WHAT YOU WILL DO: Exactly and only the lines from the first entry through the line with "Figure 3: 3.6" should be copied, both ends included, with no pictures.

EXERCISE MATERIALS:
○ ○ ○ ○ ○ ○ ○

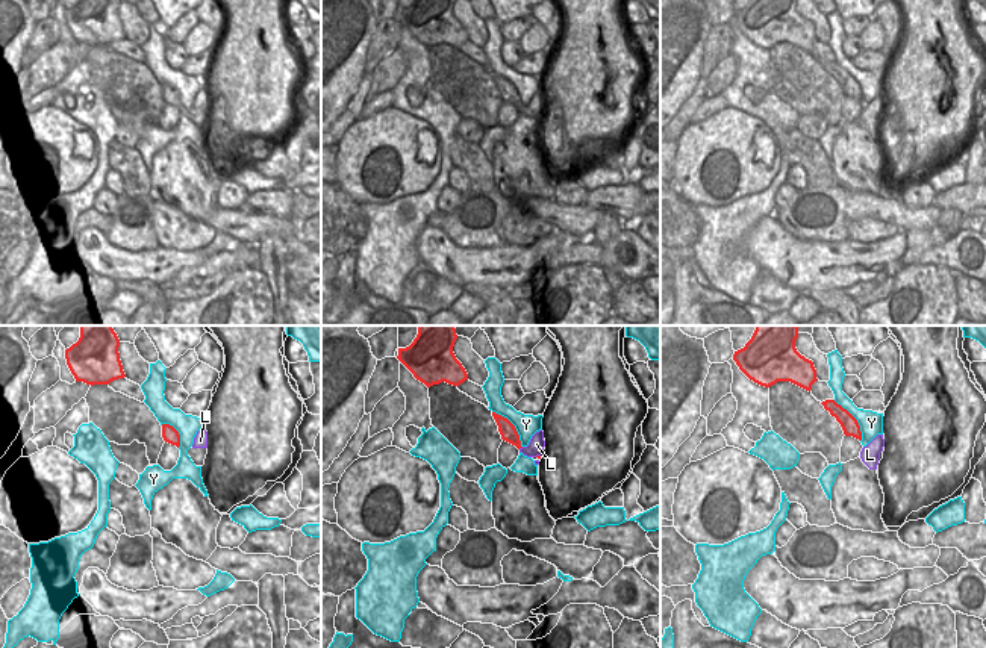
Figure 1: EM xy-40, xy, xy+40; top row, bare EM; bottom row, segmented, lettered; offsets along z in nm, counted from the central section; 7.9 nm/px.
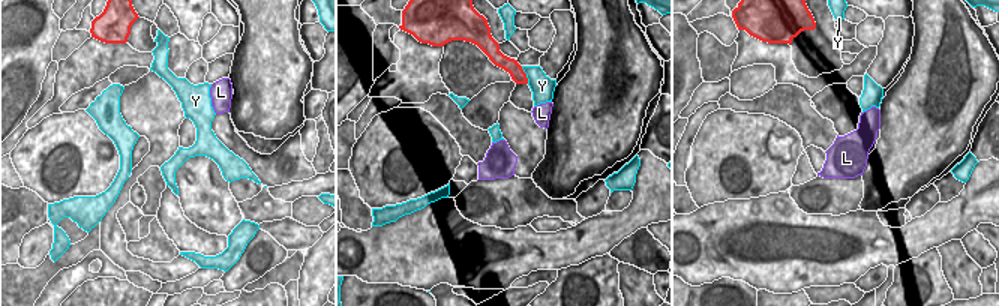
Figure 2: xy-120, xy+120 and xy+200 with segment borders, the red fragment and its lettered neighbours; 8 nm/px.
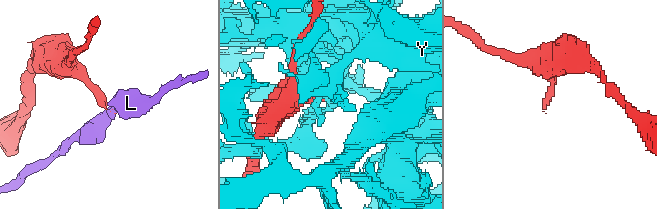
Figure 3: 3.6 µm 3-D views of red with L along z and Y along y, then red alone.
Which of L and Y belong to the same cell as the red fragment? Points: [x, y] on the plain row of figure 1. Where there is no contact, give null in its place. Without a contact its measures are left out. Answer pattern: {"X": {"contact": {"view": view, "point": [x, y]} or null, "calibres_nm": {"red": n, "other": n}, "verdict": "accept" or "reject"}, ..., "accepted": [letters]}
{"L": {"contact": {"view": "xy", "point": [520, 108]}, "calibres_nm": {"red": 130, "other": 130}, "verdict": "reject"}, "Y": {"contact": {"view": "xy+40", "point": [856, 80]}, "calibres_nm": {"red": 140, "other": 190}, "verdict": "reject"}, "accepted": []}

○ ○ ○ ○ ○ ○ ○

WRITTEN SOLUTION:
Figure 1: EM xy-40, xy, xy+40; top row, bare EM; bottom row, segmented, lettered; offsets along z in nm, counted from the central section; 7.9 nm/px.
Figure 2: xy-120, xy+120 and xy+200 with segment borders, the red fragment and its lettered neighbours; 8 nm/px.
Figure 3: 3.6 µm 3-D views of red with L along z and Y along y, then red alone.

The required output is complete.